Le banc des souvenirs.

Il était une fois trois copains, trois amis, nés la même année, dans un petit village des bords de Loire. Hervé, Thierry et Pascal étaient nés le même mois, avaient grandi ensemble, inséparables. Ils avaient vite pris l'habitude de se retrouver sur le banc installé sur les quais, là même où leurs mères enceintes, s’étaient retrouvées chaque jour de leur grossesse, pour évoquer ceux qui allaient venir.

À leur tour ils reprirent ce chemin qu’ils avaient effectué d’abord en poussette puis en tenant la main de leur mère.
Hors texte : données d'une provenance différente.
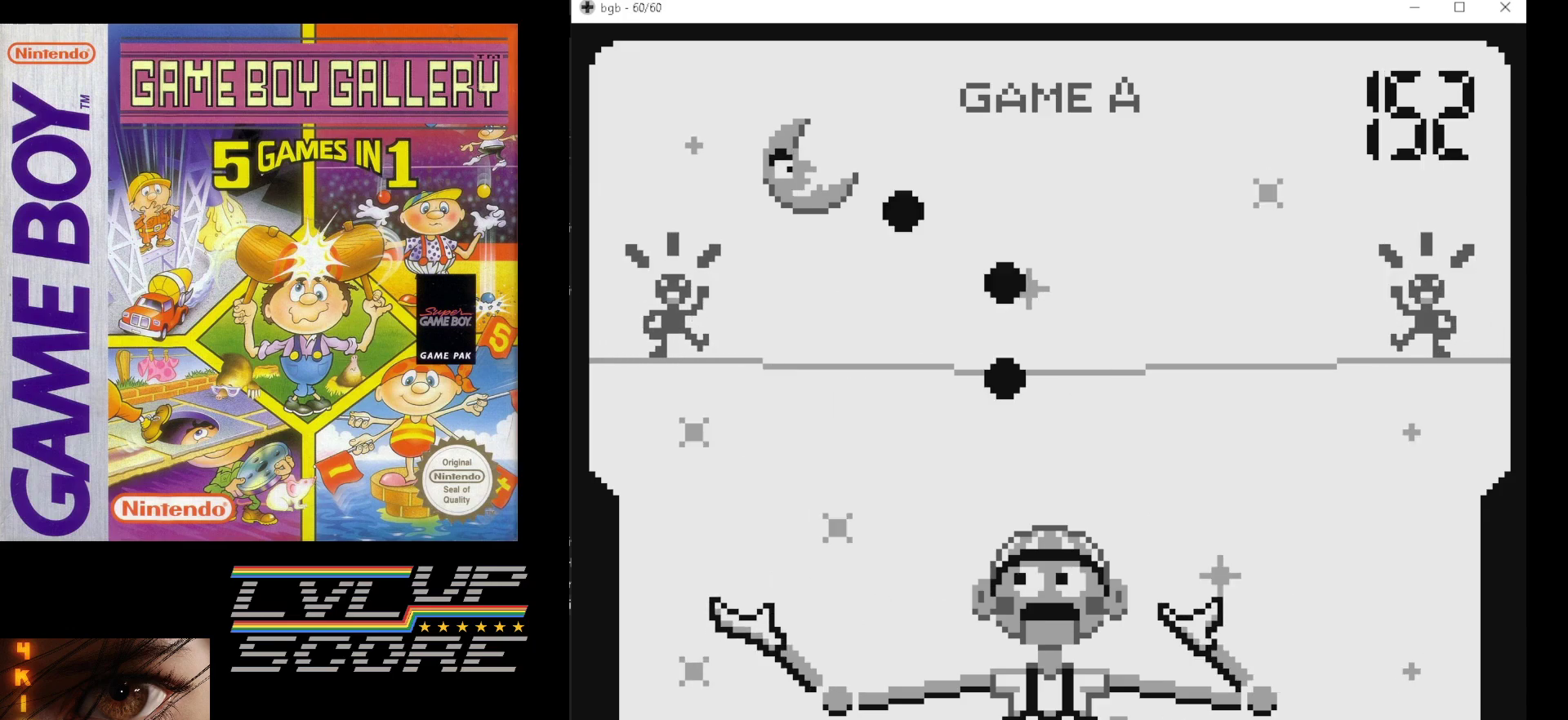
{"buttons": [], "events": [[83, "DPAD_RIGHT", "down"], [200, "DPAD_RIGHT", "up"]]}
Comme elles, ils admiraient la rivière et passaient de longs moments à converser de tout et souvent de rien, simplement heureux d’être là.

Leurs premières conversations sérieuses, leurs premières rencontres sans la présence d'adultes eurent lieu alors qu'ils étaient à l'école communale. Hervé évoquait ses rêves, son désir d'aventure, de voyages lointains, de grands espaces. Thierry parlait de sa passion pour la pêche, la nature, les animaux qui l'entouraient. Pascal, lui, se montrait plus discret : il suivait ses amis sans se donner le droit de s'accorder de grandes ambitions.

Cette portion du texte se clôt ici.